Court Takes The Right Approach In Cases Of Dishonesty And Failure To DiscloseOctober 14, 2015
The landmark cases decided today by the Supreme Court of Gohil –v Gohil and Sharland-v-Sharland has reinforced the Court’s view that failure to disclose and lying in divorce proceedings will not be tolerated.
Both Mrs Sharland and Mrs Gohil now have the opportunity to have their cases reheard by the court and the settlement which they have reached with their husbands set aside. In Gohil, the court accepted on appeal that there was material failure to disclose on the part of the husband in respect of the financial settlement order made in 2004 which therefore could have affected the outcome of the original settlement.
In Sharland, the court echoed the views in Gohil with Lady Hale giving the only Judgement but agreeing with the decision made by Lord Wilson in Gohil. In this case, the husband had failed to disclose that there was an Initial Public Offering in respect of the Software Business which he held substantial shares to. The company had been valued by both parties during the divorce proceedings but it was expected to be valued for a higher sum as part of the Initial Public Offering.
Although a consent order had been prepared, the decision of the Supreme court is that this order is not to be sealed and the matter be returned to the Family division of the High Court for further directions.
Macks Family Law deals with divorce and financial matters and our solicitors welcome the court’s decision.

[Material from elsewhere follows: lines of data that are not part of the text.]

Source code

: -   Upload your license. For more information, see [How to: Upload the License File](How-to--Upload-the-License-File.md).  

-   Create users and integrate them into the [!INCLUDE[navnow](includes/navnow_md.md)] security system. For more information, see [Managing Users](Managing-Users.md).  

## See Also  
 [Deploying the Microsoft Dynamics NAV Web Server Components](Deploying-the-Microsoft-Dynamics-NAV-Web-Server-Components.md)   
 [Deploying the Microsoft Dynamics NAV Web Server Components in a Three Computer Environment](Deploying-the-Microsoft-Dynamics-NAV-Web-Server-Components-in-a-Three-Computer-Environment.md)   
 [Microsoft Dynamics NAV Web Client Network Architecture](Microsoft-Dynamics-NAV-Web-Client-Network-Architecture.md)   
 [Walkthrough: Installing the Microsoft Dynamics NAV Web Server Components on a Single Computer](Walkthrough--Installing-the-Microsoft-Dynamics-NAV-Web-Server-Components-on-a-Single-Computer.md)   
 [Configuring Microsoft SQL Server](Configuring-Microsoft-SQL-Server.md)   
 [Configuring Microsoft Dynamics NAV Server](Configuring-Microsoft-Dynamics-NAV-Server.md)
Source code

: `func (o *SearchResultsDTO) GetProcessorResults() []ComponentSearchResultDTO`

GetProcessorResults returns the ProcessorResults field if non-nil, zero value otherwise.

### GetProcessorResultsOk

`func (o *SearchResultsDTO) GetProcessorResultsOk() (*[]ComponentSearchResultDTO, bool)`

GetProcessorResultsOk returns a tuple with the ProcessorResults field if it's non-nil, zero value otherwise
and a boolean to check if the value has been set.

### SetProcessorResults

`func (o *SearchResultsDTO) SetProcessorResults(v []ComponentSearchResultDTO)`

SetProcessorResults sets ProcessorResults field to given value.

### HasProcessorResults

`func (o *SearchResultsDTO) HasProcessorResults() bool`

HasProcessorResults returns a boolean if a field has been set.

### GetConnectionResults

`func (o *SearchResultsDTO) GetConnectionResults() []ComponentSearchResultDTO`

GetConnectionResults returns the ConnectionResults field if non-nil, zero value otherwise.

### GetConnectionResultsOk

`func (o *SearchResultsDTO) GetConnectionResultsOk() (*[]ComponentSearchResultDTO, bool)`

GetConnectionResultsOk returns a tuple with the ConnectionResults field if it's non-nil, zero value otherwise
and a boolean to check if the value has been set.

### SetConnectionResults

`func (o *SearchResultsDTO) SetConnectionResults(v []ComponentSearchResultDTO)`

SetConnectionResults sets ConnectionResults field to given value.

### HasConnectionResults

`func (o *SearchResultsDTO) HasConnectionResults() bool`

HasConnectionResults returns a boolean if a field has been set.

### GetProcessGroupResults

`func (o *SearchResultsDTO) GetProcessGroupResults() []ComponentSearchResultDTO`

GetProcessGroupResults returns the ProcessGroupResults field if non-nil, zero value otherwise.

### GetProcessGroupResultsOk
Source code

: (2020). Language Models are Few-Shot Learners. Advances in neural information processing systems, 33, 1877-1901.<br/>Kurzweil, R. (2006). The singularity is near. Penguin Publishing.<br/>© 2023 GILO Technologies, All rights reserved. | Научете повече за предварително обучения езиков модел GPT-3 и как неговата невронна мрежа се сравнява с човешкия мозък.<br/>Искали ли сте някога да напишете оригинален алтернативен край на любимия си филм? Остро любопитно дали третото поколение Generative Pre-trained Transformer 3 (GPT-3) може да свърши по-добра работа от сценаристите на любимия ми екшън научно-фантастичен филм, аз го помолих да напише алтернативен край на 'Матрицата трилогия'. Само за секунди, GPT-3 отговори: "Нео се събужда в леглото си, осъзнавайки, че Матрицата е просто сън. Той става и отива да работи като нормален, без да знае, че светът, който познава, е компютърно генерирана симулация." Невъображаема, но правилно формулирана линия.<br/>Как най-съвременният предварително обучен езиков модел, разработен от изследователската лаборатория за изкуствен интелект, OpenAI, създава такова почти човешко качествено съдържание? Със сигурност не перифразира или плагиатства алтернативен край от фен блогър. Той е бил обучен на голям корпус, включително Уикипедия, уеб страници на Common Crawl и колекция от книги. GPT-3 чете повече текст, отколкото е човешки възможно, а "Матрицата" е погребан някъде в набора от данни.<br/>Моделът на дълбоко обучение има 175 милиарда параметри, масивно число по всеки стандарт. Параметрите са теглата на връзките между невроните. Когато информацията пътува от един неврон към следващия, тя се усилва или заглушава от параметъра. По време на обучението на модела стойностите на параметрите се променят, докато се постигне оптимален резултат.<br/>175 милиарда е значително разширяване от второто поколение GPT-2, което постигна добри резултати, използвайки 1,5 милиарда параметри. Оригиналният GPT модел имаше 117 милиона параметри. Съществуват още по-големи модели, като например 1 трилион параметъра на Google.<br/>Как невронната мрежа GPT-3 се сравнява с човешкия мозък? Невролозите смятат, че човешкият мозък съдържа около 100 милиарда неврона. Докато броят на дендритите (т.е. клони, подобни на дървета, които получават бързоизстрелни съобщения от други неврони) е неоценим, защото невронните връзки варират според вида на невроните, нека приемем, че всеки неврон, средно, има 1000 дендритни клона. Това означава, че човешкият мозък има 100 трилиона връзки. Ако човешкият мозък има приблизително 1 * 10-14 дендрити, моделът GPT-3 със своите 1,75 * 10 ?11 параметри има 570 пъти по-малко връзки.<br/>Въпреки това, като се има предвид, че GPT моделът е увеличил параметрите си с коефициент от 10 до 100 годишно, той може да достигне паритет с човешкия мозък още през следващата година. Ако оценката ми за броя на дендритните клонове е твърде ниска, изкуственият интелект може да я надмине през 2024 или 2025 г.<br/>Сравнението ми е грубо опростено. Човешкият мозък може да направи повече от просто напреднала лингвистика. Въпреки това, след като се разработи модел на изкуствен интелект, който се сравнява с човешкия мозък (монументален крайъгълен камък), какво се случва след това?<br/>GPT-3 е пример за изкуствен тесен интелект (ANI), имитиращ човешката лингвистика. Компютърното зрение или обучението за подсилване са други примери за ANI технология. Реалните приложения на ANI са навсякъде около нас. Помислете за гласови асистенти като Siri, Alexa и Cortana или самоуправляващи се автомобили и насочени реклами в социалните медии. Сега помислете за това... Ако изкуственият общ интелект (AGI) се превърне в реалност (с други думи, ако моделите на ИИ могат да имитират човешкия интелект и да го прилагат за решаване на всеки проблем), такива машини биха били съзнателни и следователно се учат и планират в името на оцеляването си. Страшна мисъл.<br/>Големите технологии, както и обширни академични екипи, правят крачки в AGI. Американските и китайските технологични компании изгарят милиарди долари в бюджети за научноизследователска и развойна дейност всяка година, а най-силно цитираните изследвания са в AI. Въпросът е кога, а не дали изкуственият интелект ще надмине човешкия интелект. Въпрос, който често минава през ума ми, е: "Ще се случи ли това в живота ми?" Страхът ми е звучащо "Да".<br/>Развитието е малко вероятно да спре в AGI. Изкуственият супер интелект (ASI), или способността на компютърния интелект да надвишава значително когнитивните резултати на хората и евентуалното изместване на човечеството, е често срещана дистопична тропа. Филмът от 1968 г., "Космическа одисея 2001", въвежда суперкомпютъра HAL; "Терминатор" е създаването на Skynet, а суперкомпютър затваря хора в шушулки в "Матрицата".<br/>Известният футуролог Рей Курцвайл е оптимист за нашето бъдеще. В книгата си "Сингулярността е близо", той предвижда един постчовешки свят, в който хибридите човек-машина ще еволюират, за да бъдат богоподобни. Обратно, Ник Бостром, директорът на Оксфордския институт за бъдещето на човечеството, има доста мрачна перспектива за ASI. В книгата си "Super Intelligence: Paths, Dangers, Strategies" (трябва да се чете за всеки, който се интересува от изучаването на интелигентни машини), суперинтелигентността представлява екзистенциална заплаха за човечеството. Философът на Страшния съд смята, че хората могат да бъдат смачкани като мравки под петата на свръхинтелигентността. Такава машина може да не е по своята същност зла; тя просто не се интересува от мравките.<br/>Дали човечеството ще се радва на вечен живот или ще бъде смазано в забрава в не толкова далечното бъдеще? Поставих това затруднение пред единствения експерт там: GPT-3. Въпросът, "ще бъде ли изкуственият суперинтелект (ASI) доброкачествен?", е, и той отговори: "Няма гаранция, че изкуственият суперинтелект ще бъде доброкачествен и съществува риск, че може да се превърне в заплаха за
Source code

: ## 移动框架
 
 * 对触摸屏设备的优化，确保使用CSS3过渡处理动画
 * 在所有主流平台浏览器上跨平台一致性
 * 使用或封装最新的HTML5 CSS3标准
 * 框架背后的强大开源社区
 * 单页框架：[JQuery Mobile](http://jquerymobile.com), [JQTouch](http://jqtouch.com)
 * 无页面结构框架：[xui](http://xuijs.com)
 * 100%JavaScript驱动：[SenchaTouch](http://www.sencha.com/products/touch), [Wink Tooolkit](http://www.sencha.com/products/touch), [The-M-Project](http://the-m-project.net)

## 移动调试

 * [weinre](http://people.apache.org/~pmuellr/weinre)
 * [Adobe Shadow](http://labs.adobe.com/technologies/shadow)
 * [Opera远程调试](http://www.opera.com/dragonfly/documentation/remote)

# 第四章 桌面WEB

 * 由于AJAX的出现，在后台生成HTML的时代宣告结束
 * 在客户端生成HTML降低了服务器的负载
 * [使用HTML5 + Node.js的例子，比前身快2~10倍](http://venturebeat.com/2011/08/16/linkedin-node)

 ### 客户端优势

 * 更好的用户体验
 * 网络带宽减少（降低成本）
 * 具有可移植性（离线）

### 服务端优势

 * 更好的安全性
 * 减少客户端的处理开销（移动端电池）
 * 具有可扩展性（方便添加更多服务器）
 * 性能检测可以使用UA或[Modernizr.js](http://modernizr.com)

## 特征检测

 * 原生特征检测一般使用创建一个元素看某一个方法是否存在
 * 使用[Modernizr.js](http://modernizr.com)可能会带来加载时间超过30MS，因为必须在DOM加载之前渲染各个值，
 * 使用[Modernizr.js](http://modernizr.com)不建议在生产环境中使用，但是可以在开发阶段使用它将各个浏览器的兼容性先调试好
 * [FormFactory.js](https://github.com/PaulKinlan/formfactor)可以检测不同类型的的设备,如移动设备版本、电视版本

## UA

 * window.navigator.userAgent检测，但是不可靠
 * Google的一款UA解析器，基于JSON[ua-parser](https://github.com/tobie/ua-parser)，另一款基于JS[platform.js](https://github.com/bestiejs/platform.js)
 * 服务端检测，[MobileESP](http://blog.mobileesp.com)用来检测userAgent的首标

Amanda Adeola says “It is important for there to be full and frank disclosure during negotiation of financial matters and when one party is being dishonest in order to frustrate the other party’s claims then that party should be held accountable for their actions. The court has taken the correct approach and I am sure family lawyers around the country will say the same. You cannot lie to the court and get away with it”.